DATA -
** Start **

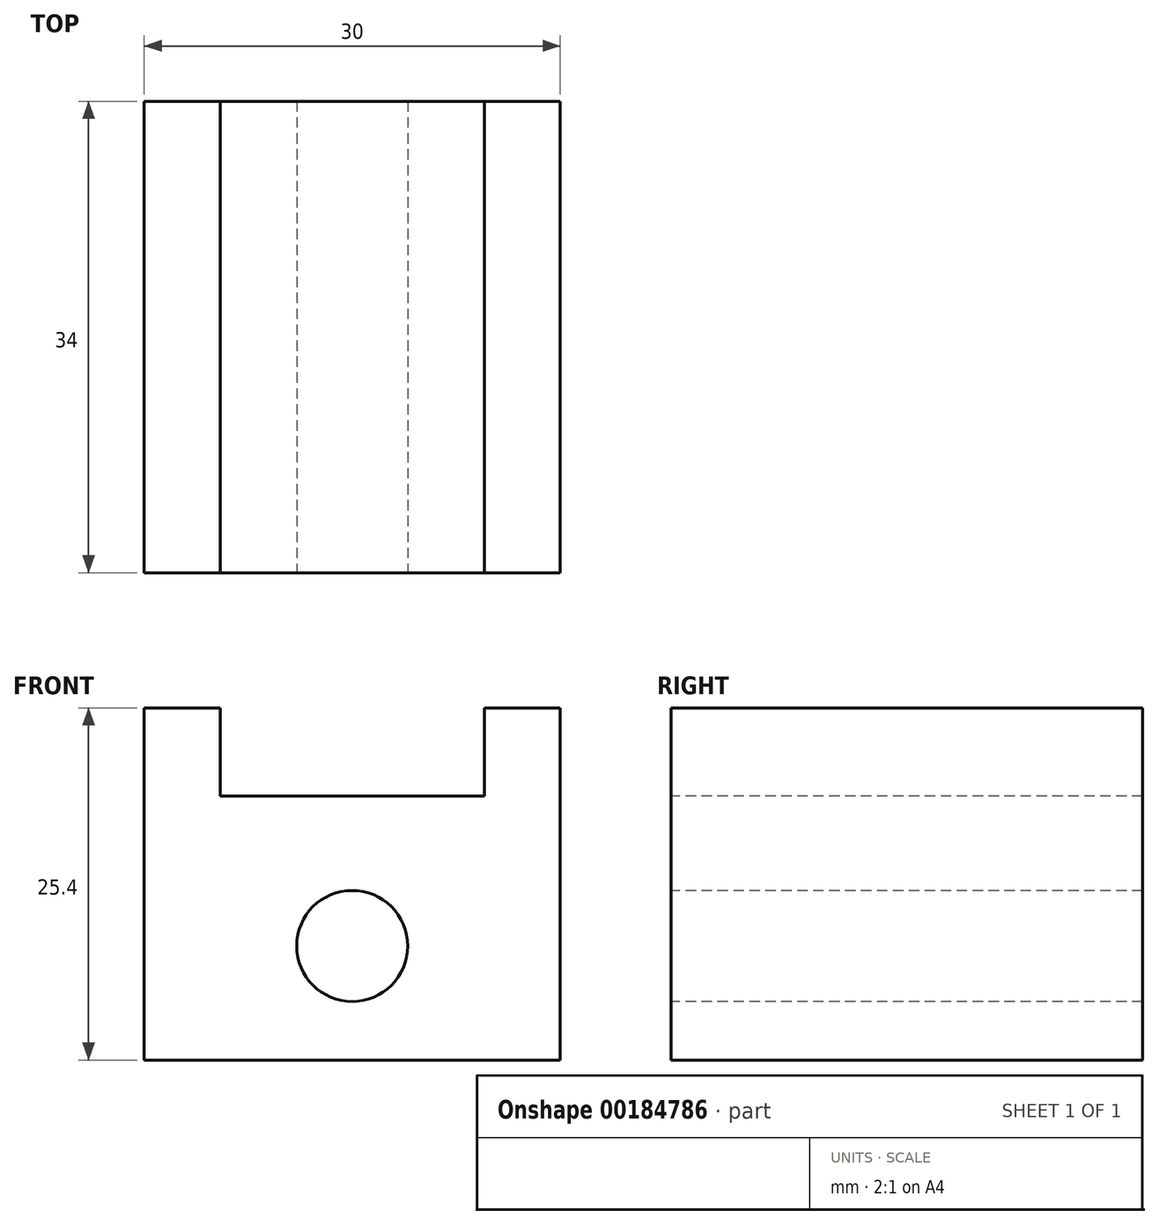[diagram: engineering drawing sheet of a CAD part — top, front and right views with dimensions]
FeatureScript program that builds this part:
annotation { "Feature Type Name" : "Feature", "Feature Type Description" : "" }
export const myFeature = defineFeature(function(context is Context, id is Id, definition is map)
    precondition{}
    {
        {
            var Q0;
            Q0=qCreatedBy(makeId("Top.planeOp"),FACE);
            var sketch = newSketch(context, id + "F0", { "sketchPlane" : qUnion([Q0])});
            skLineSegment(sketch, "E0.bottom", {"start": v(15, 17) * mm, "end": v(-15, 17) * mm});
            skLineSegment(sketch, "E0.top", {"start": v(15, -17) * mm, "end": v(-15, -17) * mm});
            skLineSegment(sketch, "E0.left", {"start": v(15, 17) * mm, "end": v(15, -17) * mm});
            skLineSegment(sketch, "E0.right", {"start": v(-15, 17) * mm, "end": v(-15, -17) * mm});
            skPoint(sketch, "E0.middle", {"position": v(0, 0) * mm});
            skSolve(sketch);
        }
        {
            var Q0;
            Q0=makeQuery(id+"F0.imprint","IMPRINT",FACE,{"disambiguationData":[TD([[makeQuery(id+"F0.imprint","IMPRINT",EDGE,{"derivedFrom":sQuery(id+"F0.wireOp",EDGE,"E0.bottom")}),1.0]])]});
            extrude(context, id + "F1", {"entities" : qUnion([Q0]), "depth" : 25.4 * mm});
        }
        {
            var Q0;
            Q0=makeQuery(id+"F1.opExtrude","SWEPT_FACE",FACE,{"disambiguationData":[OSD([sQuery(id+"F0.wireOp",EDGE,"E0.top")])]});
            var sketch = newSketch(context, id + "F2", { "sketchPlane" : qUnion([Q0])});
            skCircle(sketch, "E1", {"center": v(0, 8.22) * mm, "radius": 4 * mm});
            skSolve(sketch);
        }
        {
            var Q0;
            Q0=makeQuery(id+"F2.imprint","IMPRINT",FACE,{"disambiguationData":[TD([[makeQuery(id+"F2.imprint","IMPRINT",EDGE,{"derivedFrom":sQuery(id+"F2.wireOp",EDGE,"E1")}),1.0]])]});
            extrude(context, id + "F3", {"entities" : qUnion([Q0]), "operationType" : NewBodyOperationType.REMOVE, "endBound" : BoundingType.THROUGH_ALL, "oppositeDirection" : true, "depth" : 25.4 * mm});
        }
        {
            var Q0;
            Q0=makeQuery(id+"F1.opExtrude","CAP_FACE",FACE,{"disambiguationData":[OSD([sQuery(id+"F0.wireOp",EDGE,"E0.bottom"),sQuery(id+"F0.wireOp",EDGE,"E0.top"),sQuery(id+"F0.wireOp",EDGE,"E0.left"),sQuery(id+"F0.wireOp",EDGE,"E0.right")])],"isStart":false});
            var sketch = newSketch(context, id + "F4", { "sketchPlane" : qUnion([Q0])});
            skLineSegment(sketch, "E2.bottom", {"start": v(9.53, 17) * mm, "end": v(-9.53, 17) * mm});
            skLineSegment(sketch, "E2.top", {"start": v(9.53, -17) * mm, "end": v(-9.53, -17) * mm});
            skLineSegment(sketch, "E2.left", {"start": v(9.53, 17) * mm, "end": v(9.53, -17) * mm});
            skLineSegment(sketch, "E2.right", {"start": v(-9.53, 17) * mm, "end": v(-9.53, -17) * mm});
            skPoint(sketch, "E2.middle", {"position": v(0, 0) * mm});
            skSolve(sketch);
        }
        {
            var Q0;
            Q0=qSketchRegion(id+"F4",true);
            extrude(context, id + "F5", {"entities" : qUnion([Q0]), "operationType" : NewBodyOperationType.REMOVE, "oppositeDirection" : true, "depth" : 6.35 * mm});
        }
    });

** End **

PROBLEM TO WORK ON - Extract each line of the data that contains the string "position". Matching is case-sensitive.

OUTPUT FOR THIS EXERCISE -
            skPoint(sketch, "E0.middle", {"position": v(0, 0) * mm});
            skPoint(sketch, "E2.middle", {"position": v(0, 0) * mm});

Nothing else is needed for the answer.